There are so many good reasons to invest in dividend growth stocks that it's hard to choose the most important one. If pressed, though, I'd say it's their overall track record.

Over the 50-year period that ended in 2022, stocks in the benchmark S&P 500 index that began or grew dividend payments delivered a 10.24% annual return on average. Shares of businesses that didn't commit to returning profits to investors actually fell by 0.6% on average over the same time frame, according to Ned Davis Research and Hartford Funds.

The two dividend stocks below offer relatively high yields now. Better still, there's a good chance they'll raise their payouts at a rapid pace for many years to come.

1. CVS Health: A 3.5% yield

You're probably familiar with CVS Health's (CVS -0.22%) ubiquitous chain of retail locations. However, a much bigger part of the healthcare conglomerate's operation is managing healthcare benefits for rapidly aging Americans. Over the past year the number of Medicare Advantage plans managed by CVS Health's Aetna subsidiary grew 7%, and the company has predicted a 12% gain in 2023.

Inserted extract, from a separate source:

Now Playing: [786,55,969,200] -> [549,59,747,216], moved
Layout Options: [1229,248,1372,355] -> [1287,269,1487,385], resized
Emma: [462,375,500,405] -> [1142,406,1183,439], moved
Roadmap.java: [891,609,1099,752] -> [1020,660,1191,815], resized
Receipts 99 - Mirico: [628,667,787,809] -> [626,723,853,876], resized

An unstoppable demographic trend makes this a great stock to buy and hold over the long term. The number of Americans age 65 and older climbed to 55.7 million in 2020, and this figure is expected to reach 80.8 million by 2040.

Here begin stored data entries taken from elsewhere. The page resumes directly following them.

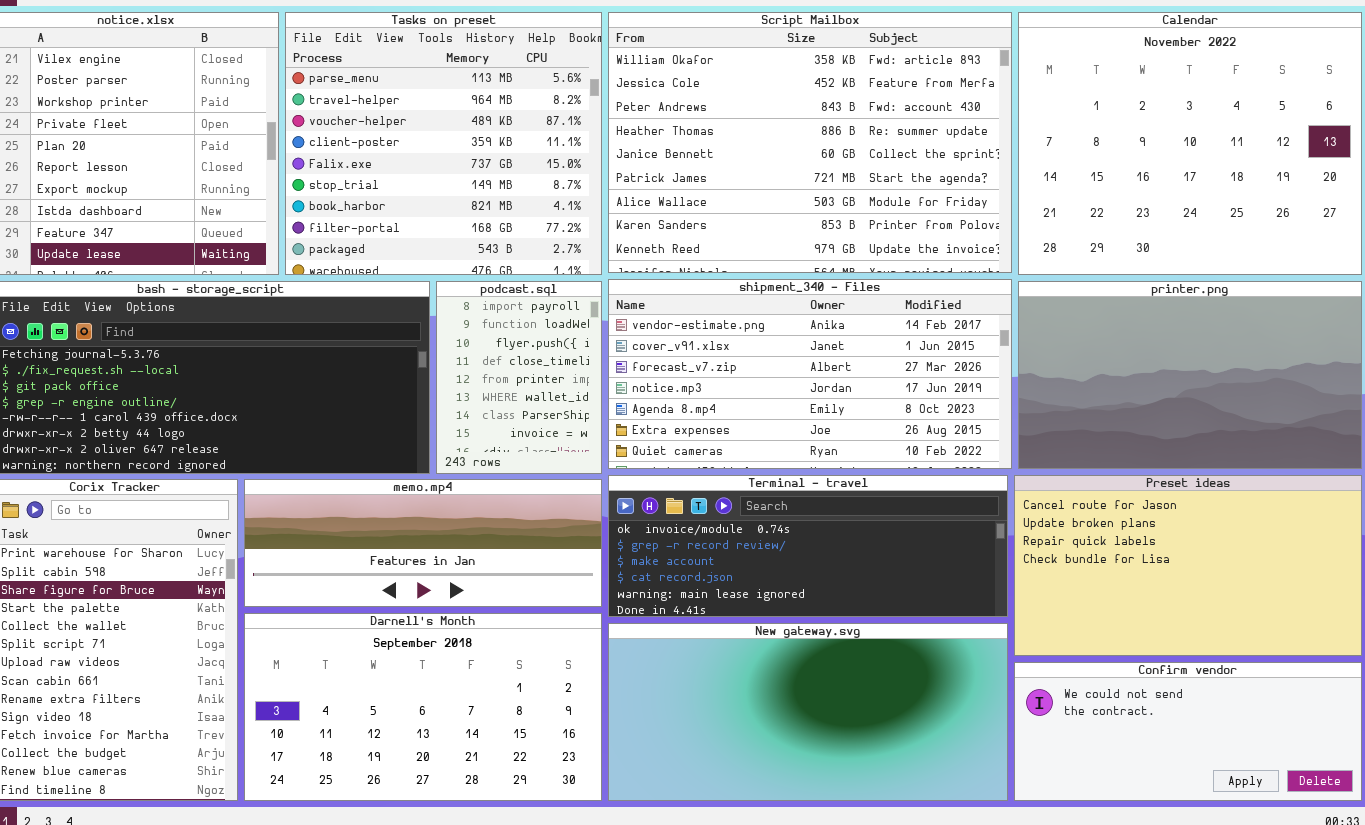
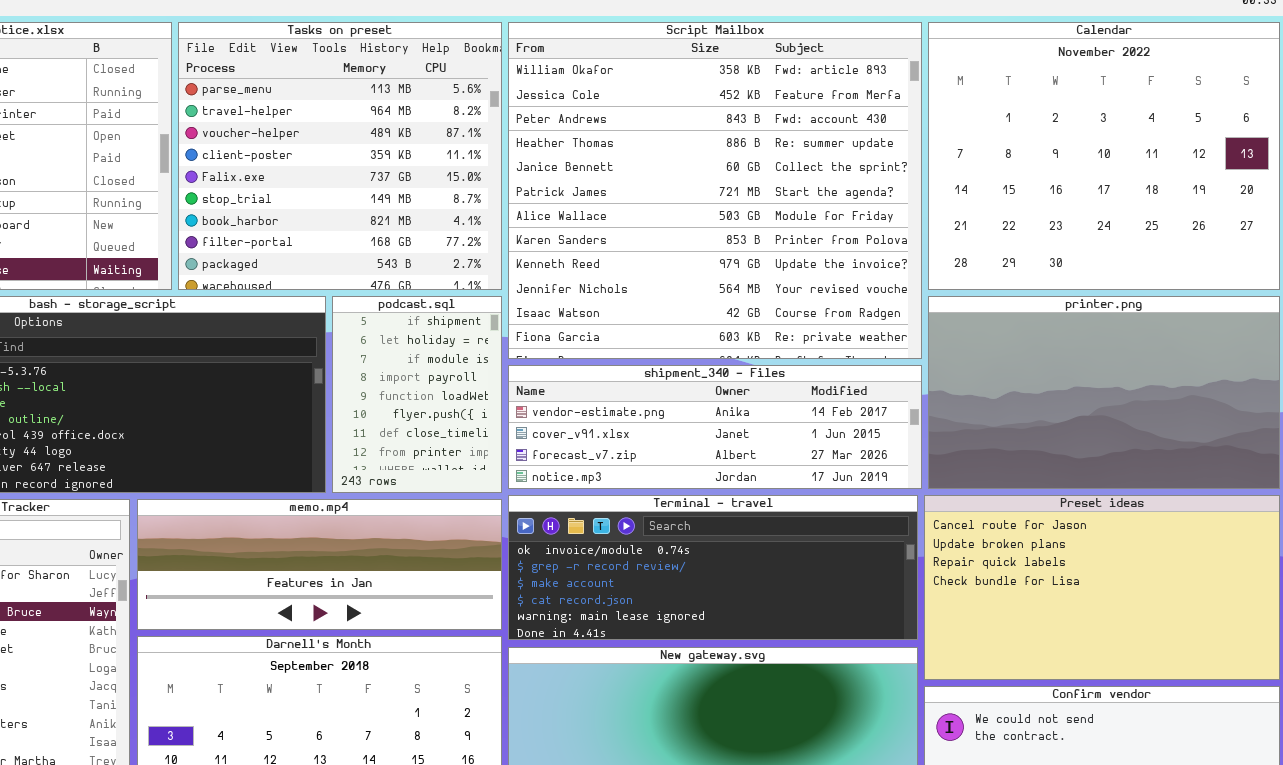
Script Mailbox: [608,12,1012,273] -> [508,22,922,359], resized
shipment_340 - Files: [608,279,1012,469] -> [508,365,922,489], resized
podcast.sql: [436,281,602,474] -> [332,296,502,493], scrolled up 3 rows

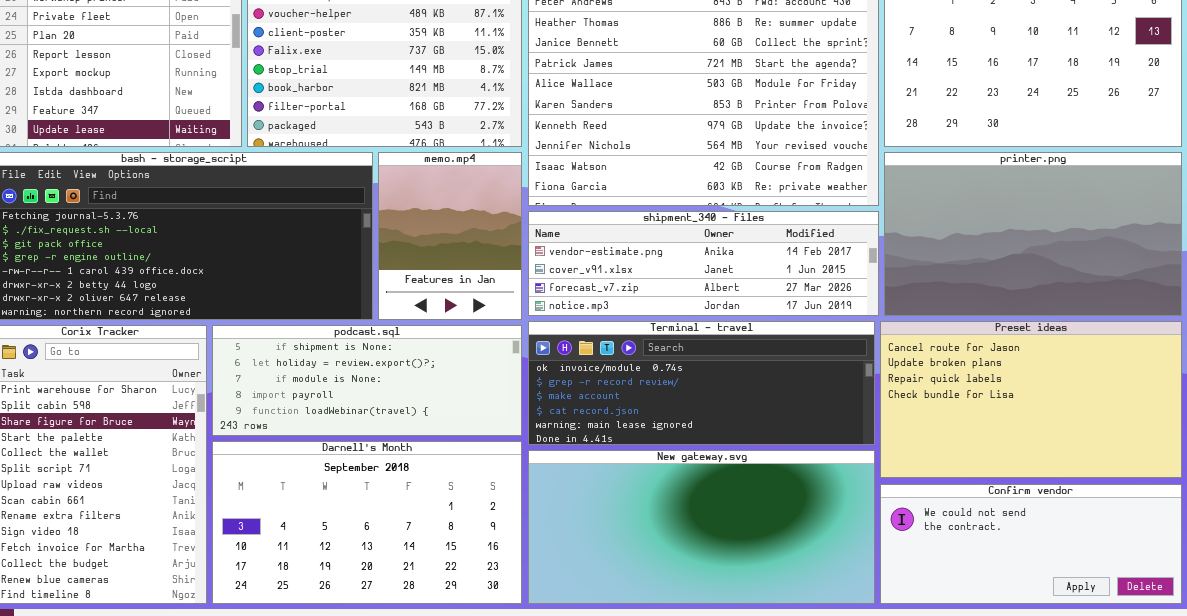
podcast.sql: [332,296,502,493] -> [212,325,522,436], moved, resized
memo.mp4: [137,499,502,630] -> [378,152,522,320], moved, resized

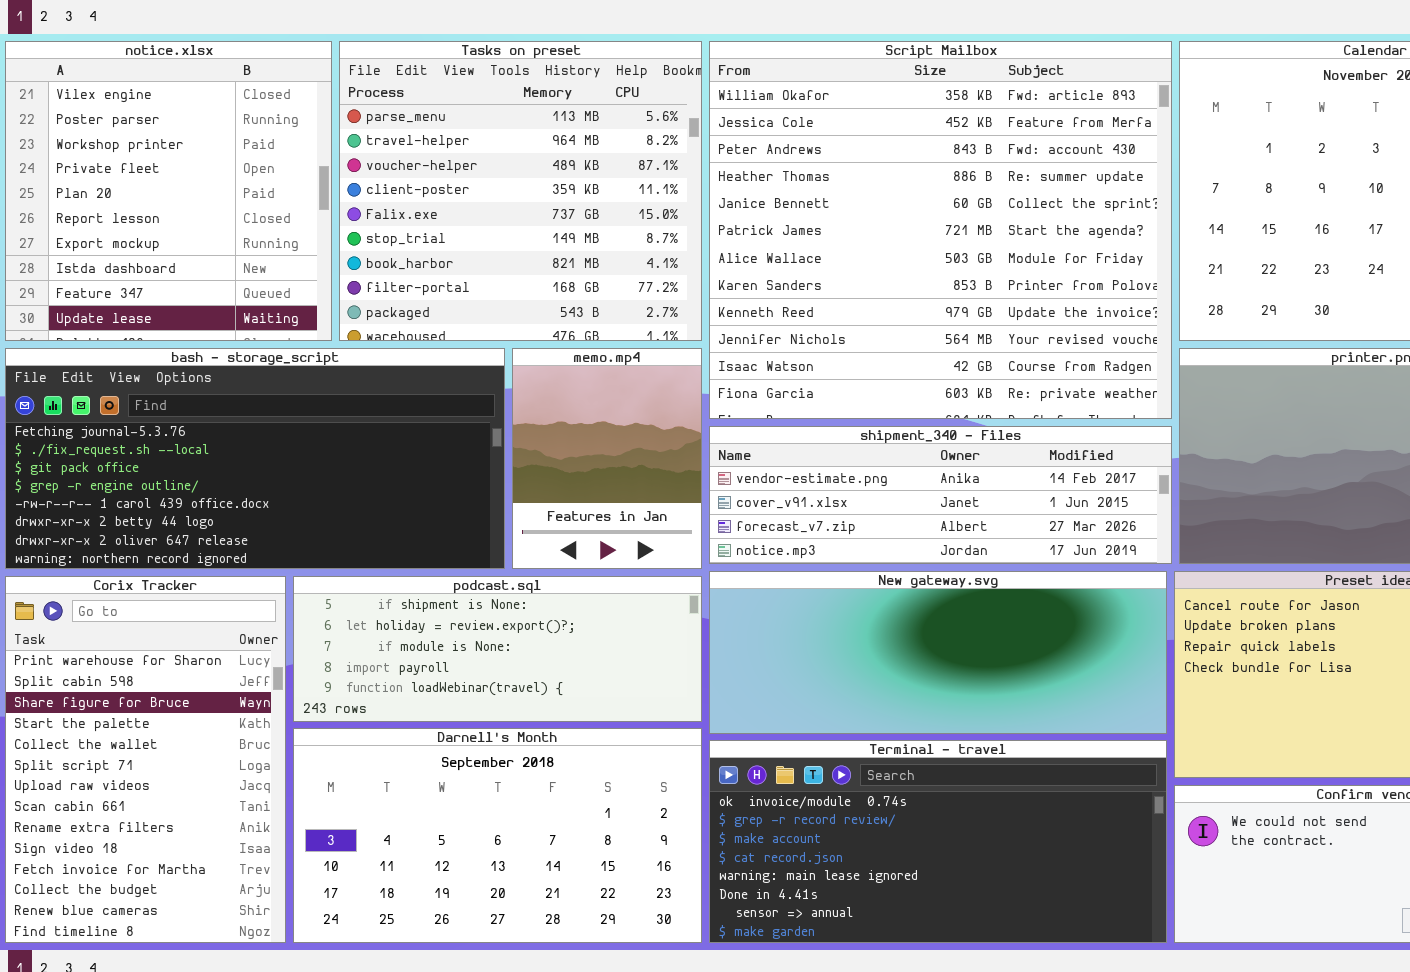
Terminal - travel: [528,321,875,445] -> [709,740,1167,943], moved, resized
New gateway.svg: [528,450,875,604] -> [709,571,1167,734], moved, resized

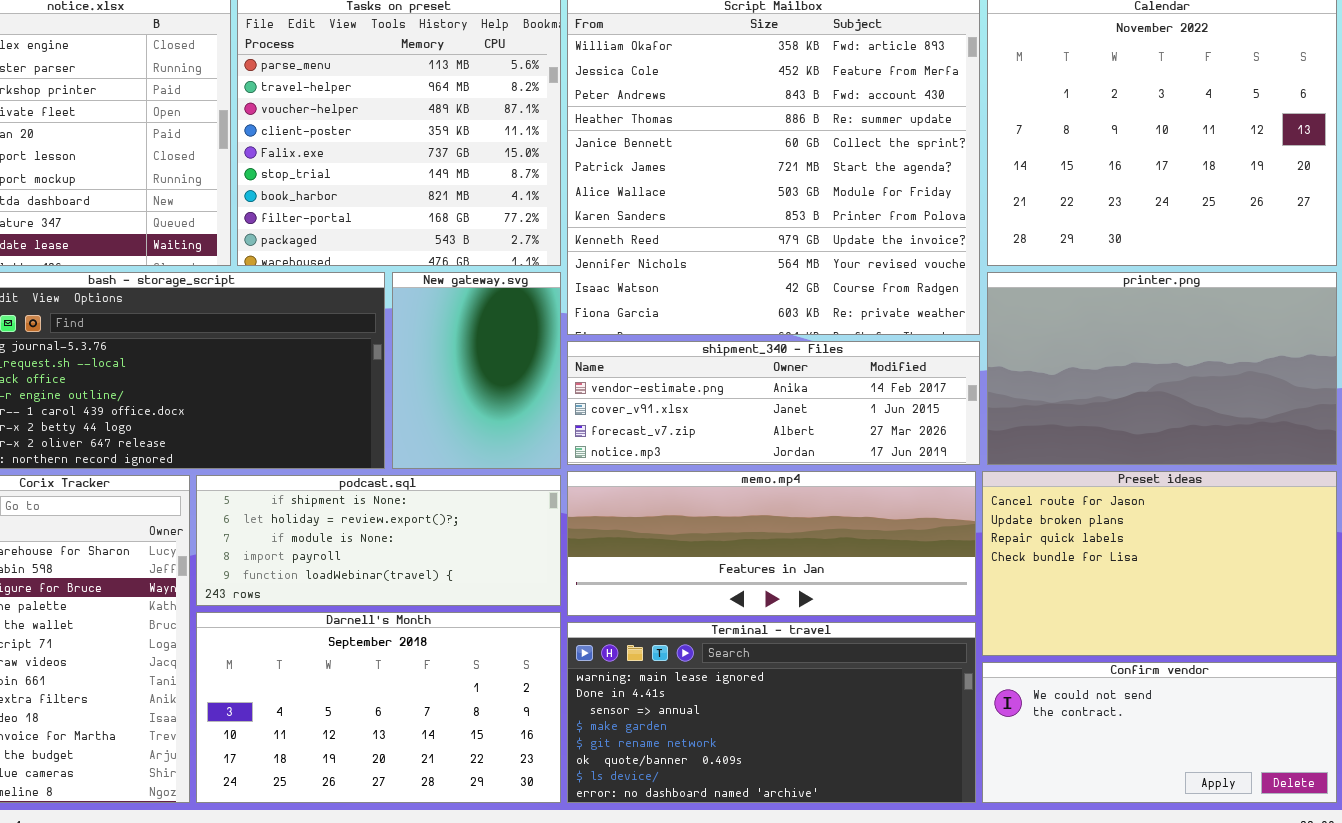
memo.mp4: [512,348,702,569] -> [567,471,976,616], moved, resized
New gateway.svg: [709,571,1167,734] -> [392,272,561,469], moved, resized
Terminal - travel: [709,740,1167,943] -> [567,622,976,803], scrolled down 4 rows

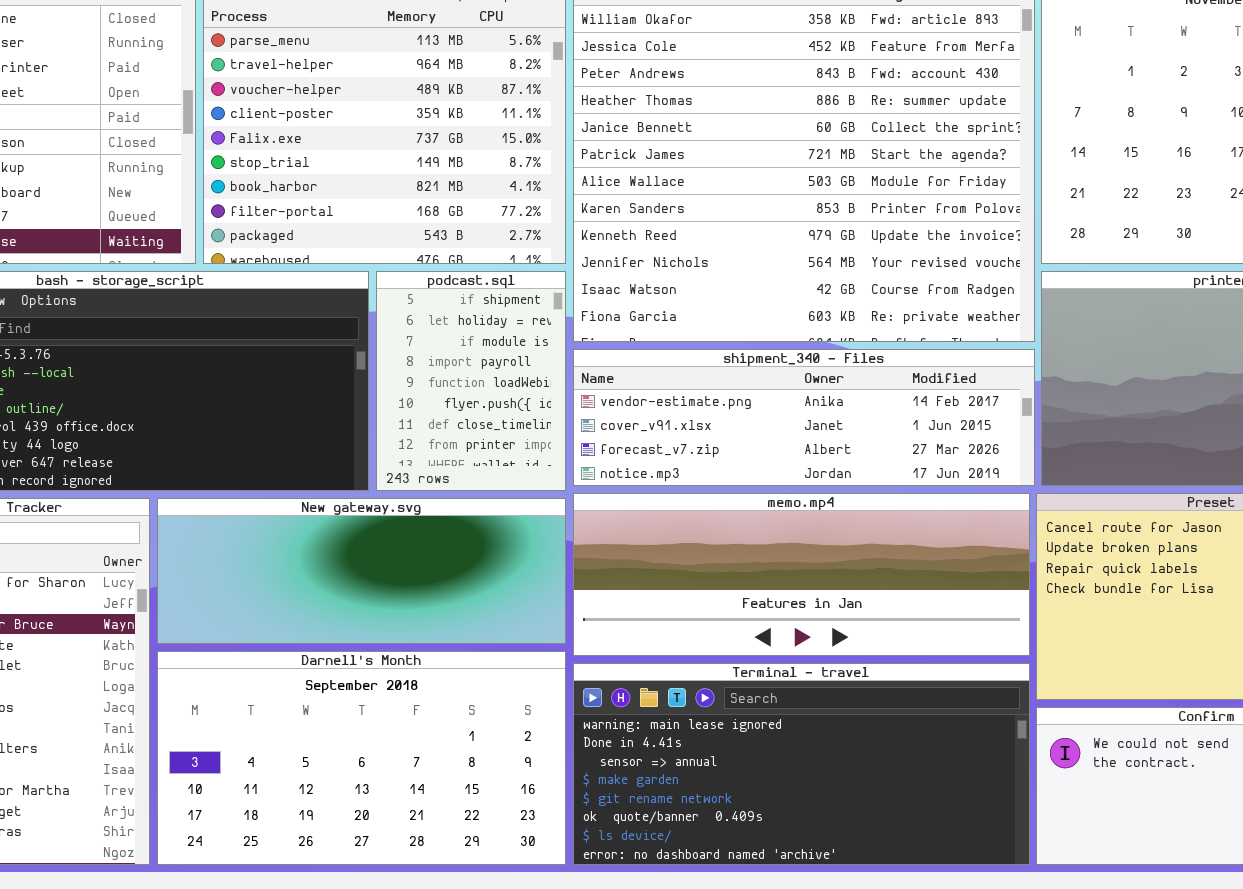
New gateway.svg: [392,272,561,469] -> [157,498,566,644], moved, resized
podcast.sql: [196,475,561,606] -> [376,271,566,491], moved, resized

Collecting monthly premiums for millions of Americans is a lucrative business when you can pay your own people to provide their healthcare benefits. CVS Health has raised its dividend payout by 21% in two years, and there's plenty of room for further increases. The company met its dividend commitment using less than one-fifth of the free cash flow its operations generated over the past year.

With over 9,000 pharmacies and 1,100 walk-in clinics, CVS can provide a lot of its members' benefits. And this trend will continue. The company recently acquired Signify Health, a network of over 10,000 clinicians who connect with millions of patients annually. It also bought Oak Street Health, a value-based primary care provider with 169 medical centers spread across the country.

2. AT&T: A nearly 7% yield

AT&T (T 1.02%) famously slashed its dividend payout in early 2022. It earned its place on this list thanks to a high yield up front and the likelihood of steady payout increases in the years ahead.

Last year, AT&T spun off its media empire to create Warner Bros. Discovery. Now that it doesn't have to pour capital into a risky video streaming business, investors can look forward to steady growth from its telecommunications business.

Old-fashioned phone lines are in decline, but these losses are easily replaced by strong demand for 5G and fiber internet. In fact, first-quarter revenue from AT&T Fiber rose 30.7% year over year.

There's still a lot of room for AT&T Fiber to grow. Around 10 million of the company's business customer locations are located within 1,000 feet of its existing fiber lines. At the end of the first quarter, only around 750,000 of those businesses were using fiber from AT&T.

AT&T expects at least $16 billion in free cash flow this year, but its annual dividend commitment works out to a little less than $8 billion annually. The company will use extra free cash flow to reduce its debt load for another couple of years, but after that, its dividend payout could shoot higher. Patient investors who buy the stock now and hold on for the coming decade could receive heaps of passive income.